After my virtual “breakdown” Saturday night on here and on Twitter over Oscar, I decided to stay away from the internet as much as was possible so that I could get my thoughts [and emotions] together.
Maybe breakdown is a tad bit extreme but my emotions were extremely raw and close to the surface. At that time, I couldn’t handle reading one more heartfelt tweet, email, or comment from people who were willing to offer their support without asking for anything in return.
This morning I got up and read over everything and felt such thankfulness to everyone who listened to me bitch and moan and complain [and cry] over Oscar.
I called to check on Oscar yesterday and though he was doing better, he was still stopping up the catheter and the vet still thought that surgery was the best option.
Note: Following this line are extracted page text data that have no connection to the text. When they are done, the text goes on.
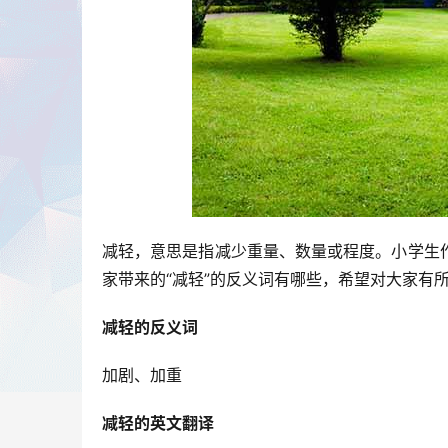
减轻，意思是指减少重量、数量或程度。小学生
家带来的“减轻”的反义词有哪些，希望对大家有
减轻的反义词
加剧、加重
减轻的英文翻译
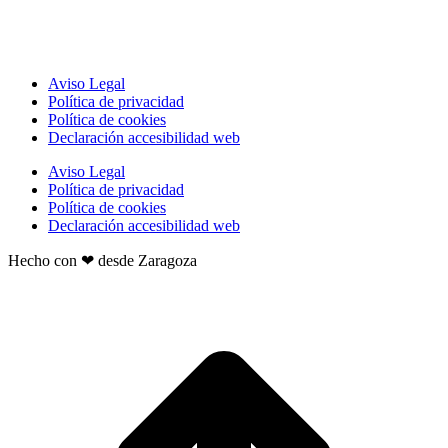
Aviso Legal
Política de privacidad
Política de cookies
Declaración accesibilidad web
Aviso Legal
Política de privacidad
Política de cookies
Declaración accesibilidad web
Hecho con ❤ desde Zaragoza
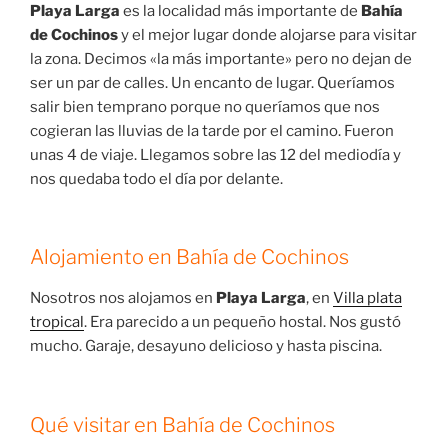
Playa Larga
es la localidad más importante de
Bahía
de Cochinos
y el mejor lugar donde alojarse para visitar
la zona. Decimos «la más importante» pero no dejan de
ser un par de calles. Un encanto de lugar. Queríamos
salir bien temprano porque no queríamos que nos
cogieran las lluvias de la tarde por el camino. Fueron
unas 4 de viaje. Llegamos sobre las 12 del mediodía y
nos quedaba todo el día por delante.
Alojamiento en Bahía de Cochinos
Nosotros nos alojamos en
Playa Larga
, en
Villa plata
tropical
. Era parecido a un pequeño hostal. Nos gustó
mucho. Garaje, desayuno delicioso y hasta piscina.
Qué visitar en Bahía de Cochinos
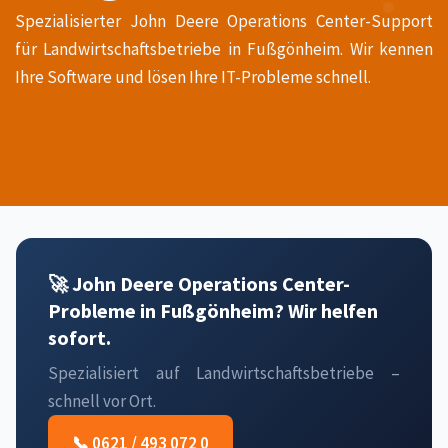
Spezialisierter John Deere Operations Center-Support
für Landwirtschaftsbetriebe in Fußgönheim. Wir kennen
Ihre Software und lösen Ihre IT-Probleme schnell.
🚀 John Deere Operations Center-
Probleme in Fußgönheim? Wir helfen
sofort.
Spezialisiert auf Landwirtschaftsbetriebe –
schnell vor Ort.
📞 0621 / 493 072 0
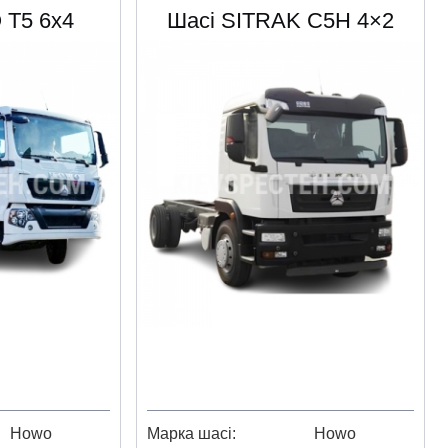
 Т5 6х4
Шасі SITRAK C5H 4×2
Howo
Марка шасі
Howo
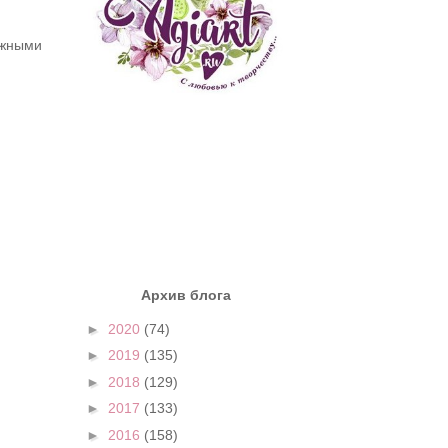
ежными
Архив блога
►
2020
(74)
►
2019
(135)
►
2018
(129)
►
2017
(133)
►
2016
(158)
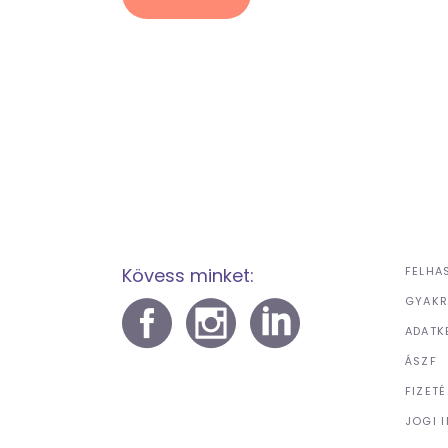
Kövess minket:
FELHA
GYAKR
ADATK
ÁSZF
FIZET
JOGI 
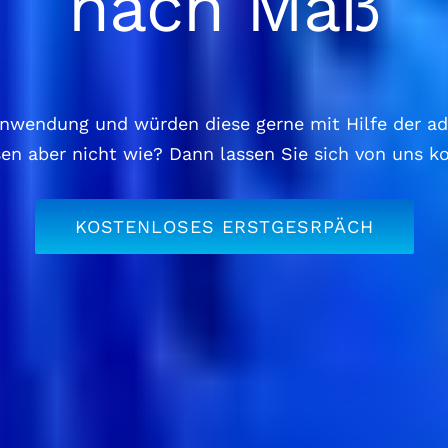
nach Maß
Anwendung und würden diese gerne mit Hilfe der add
n aber nicht wie? Dann lassen Sie sich von uns ko
KOSTENLOSES ERSTGESRPÄCH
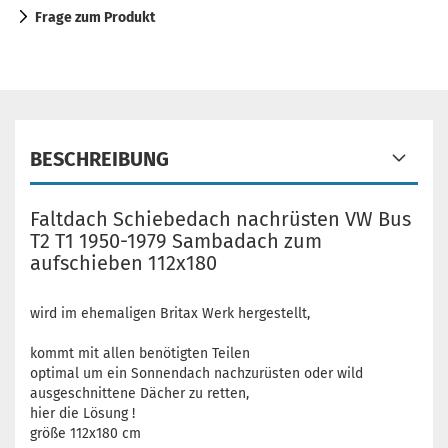
Frage zum Produkt
BESCHREIBUNG
Faltdach Schiebedach nachrüsten VW Bus
T2 T1 1950-1979 Sambadach zum
aufschieben 112x180
wird im ehemaligen Britax Werk hergestellt,
kommt mit allen benötigten Teilen
optimal um ein Sonnendach nachzurüsten oder wild
ausgeschnittene Dächer zu retten,
hier die Lösung !
größe 112x180 cm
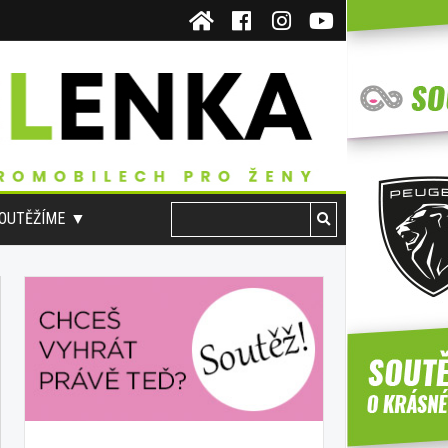
OUTĚŽÍME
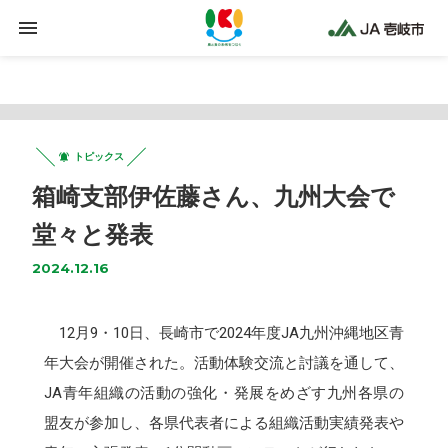
Warning
: Trying to access array offset on false in
/home/jaiki2021/ja-iki.jp/public_html/wp-
content/plugins/clicklis/settings.php
on line
425
トピックス
箱崎支部伊佐藤さん、九州大会で
堂々と発表
2024.12.16
12月9・10日、長崎市で2024年度JA九州沖縄地区青
年大会が開催された。活動体験交流と討議を通して、
JA青年組織の活動の強化・発展をめざす九州各県の
盟友が参加し、各県代表者による組織活動実績発表や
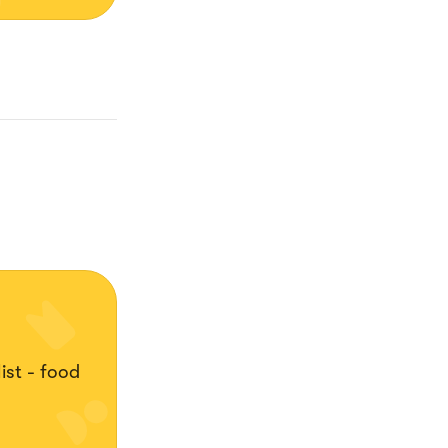
ist - food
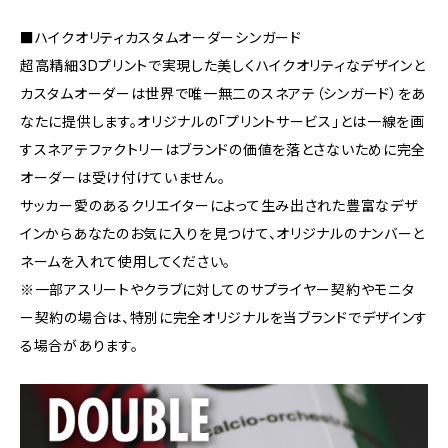
■ハイクオリティカスタムオーダーシンガード
超高精細3Dプリントで実現した美しくハイクオリティなデザインと
カスタムオーダーは世界で唯一無二のスネアテ（シンガード）をあ
なたに提供します。オリジナルの「プリントサービス」とは一線を画
すスネアテファクトリーはブランドの価値を落とさないために完全
オーダーは受け付けていません。
サッカー愛のあるクリエイターによって生み出された豊富なデザ
インからあなたのお気に入りを見つけて、オリジナルのナンバーと
ネームを入れて使用してください。
※一部アスリートやクラブに対してのサプライヤー契約やモニタ
ー契約の場合は、特別に完全オリジナルを当ブランドでデザインす
る場合があります。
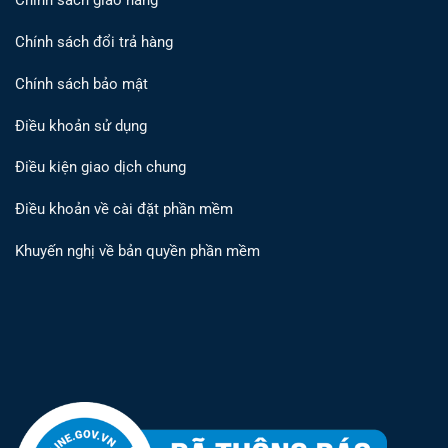
Chính sách giao hàng
Chính sách đổi trả hàng
Chính sách bảo mật
Điều khoản sử dụng
Điều kiện giao dịch chung
Điều khoản về cài đặt phần mềm
Khuyến nghị về bản quyền phần mềm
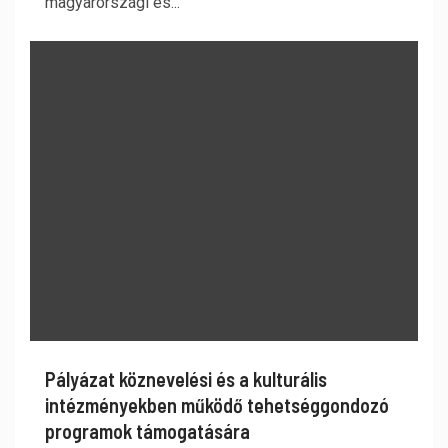
magyarországi és...
Pályázat köznevelési és a kulturális
intézményekben működő tehetséggondozó
programok támogatására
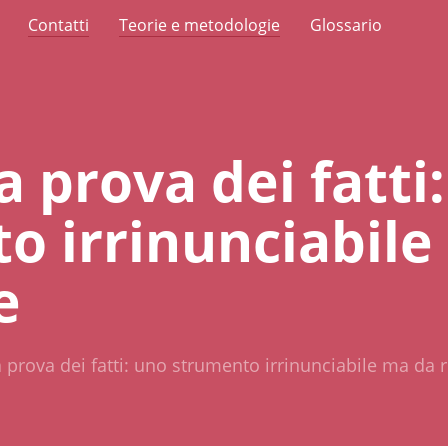
Contatti
Teorie e metodologie
Glossario
la prova dei fatti
o irrinunciabile
e
la prova dei fatti: uno strumento irrinunciabile ma da 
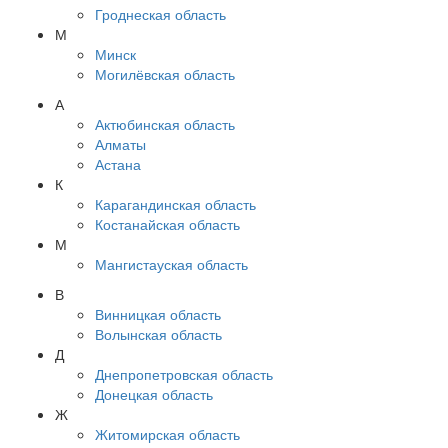
Гроднеская область
М
Минск
Могилёвская область
А
Актюбинская область
Алматы
Астана
К
Карагандинская область
Костанайская область
М
Мангистауская область
В
Винницкая область
Волынская область
Д
Днепропетровская область
Донецкая область
Ж
Житомирская область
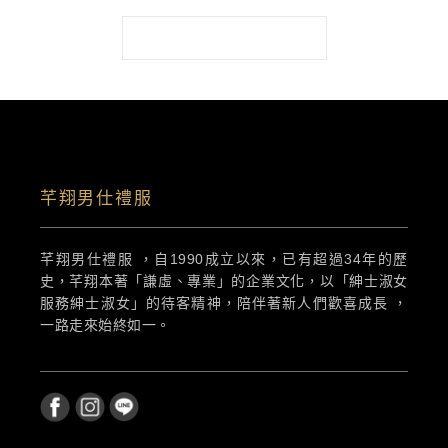
LOAD MORE PROJECTS
芊翔男仕禮服
芊翔男仕禮服 ，自1990成立以來，已有超過34年的歷
史，芊翔本著「謙虛、專業」的企業文化，以「紳士淑女
服務紳士淑女」的待客精神，陪伴著新人們歡喜成長 ，
一路走來始終如一。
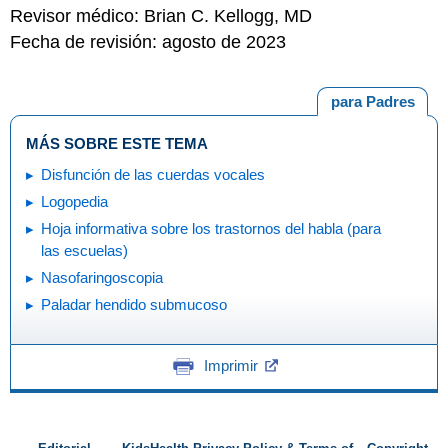
Revisor médico: Brian C. Kellogg, MD
Fecha de revisión: agosto de 2023
para Padres
MÁS SOBRE ESTE TEMA
Disfunción de las cuerdas vocales
Logopedia
Hoja informativa sobre los trastornos del habla (para
las escuelas)
Nasofaringoscopia
Paladar hendido submucoso
Imprimir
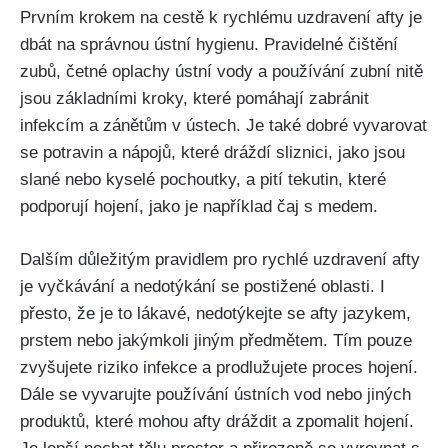
Prvním krokem na‍ cestě k rychlému uzdravení afty je
dbát na správnou ústní hygienu.⁢ Pravidelné čištění
zubů, ⁤četné ⁢oplachy ústní vody‌ a používání zubní nitě
jsou základními kroky, které pomáhají zabránit
infekcím a zánětům v ústech. Je ⁤také ‌dobré vyvarovat
se potravin⁢ a ⁣nápojů,​ které dráždí sliznici, jako jsou
slané nebo kyselé pochoutky, a pití tekutin, které
podporují hojení, jako ⁣je ⁣například čaj s medem.
Dalším důležitým pravidlem pro rychlé uzdravení afty
je vyčkávání a nedotýkání se postižené oblasti. I
přesto, že je to lákavé, nedotýkejte se ‍afty jazykem,
‍prstem⁤ nebo jakýmkoli jiným předmětem. Tím pouze⁢
zvyšujete riziko infekce a prodlužujete proces hojení.
Dále se vyvarujte používání⁣ ústních vod nebo ⁣jiných
produktů, které mohou afty dráždit a zpomalit ⁣hojení.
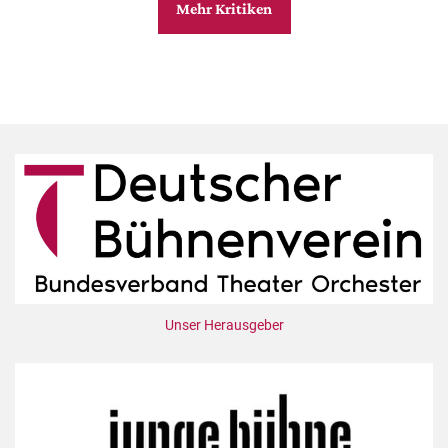
Mehr Kritiken
Unser Herausgeber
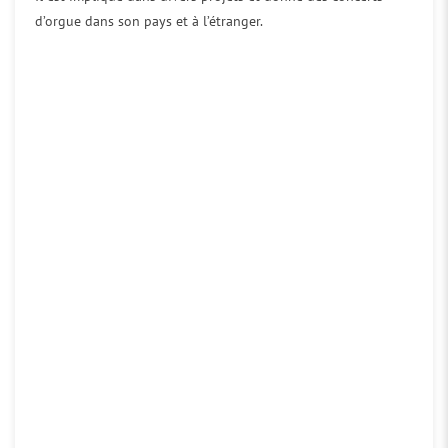
d’orgue dans son pays et à l’étranger.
All weekend, Tucker and I had discussed Oscar’s options and we decided that if Oscar didn’t make a miraculous recovery then we would opt for the surgery. If there was a chance that the surgery could save Oscar’s life then we’d go with it and know that the vet would find Oscar a good home.
In the past, the vet had said that he would do the surgery and then find Oscar a home. Yesterday, after asking my thoughts on the situation [I told him that we would rather Oscar have surgery, be out of pain and live with someone else than be dead] the vet said that once Oscar had the surgery and was healed then the vet would look for a good home for him. But, he also added that though he wasn’t making any promises that we [meaning he] might be able to “work something out” if we were still interested in having Oscar back once he’s back to good.
So today I have an overwhelming sense of relief.
Relief that my cat isn’t in pain because of bladder sand stopping up his urethra. Relief that we finally made a decision and the “alternate realities” are gone. And mainly, relief that the door isn’t completely shut on us getting Oscar back.
But you know, after worrying over this for…well…since we rushed Oscar to the vet, I can finally admit that if the vet were to find Oscar a new home where he was the only animal and the people could devote their full attention to him then I might be OK with him living with someone else.
I think a lot of my grief this weekend was selfish grief. I wanted MY cat back and I didn’t want to anyone else to have him and on and on. But maybe it would be better for him to live with someone who doesn’t have a two year old and a nine month old to chase after? Maybe it would be better for him to truly be the center of someone’s life?
Maybe some of that is me justifying our decision but I’m not going to worry about all of that right now. For now, I’m just going to bask in the absolute relief that I’m feeling. Oscar’s finally getting what he needed [probably all along] and the rest can wait for another day.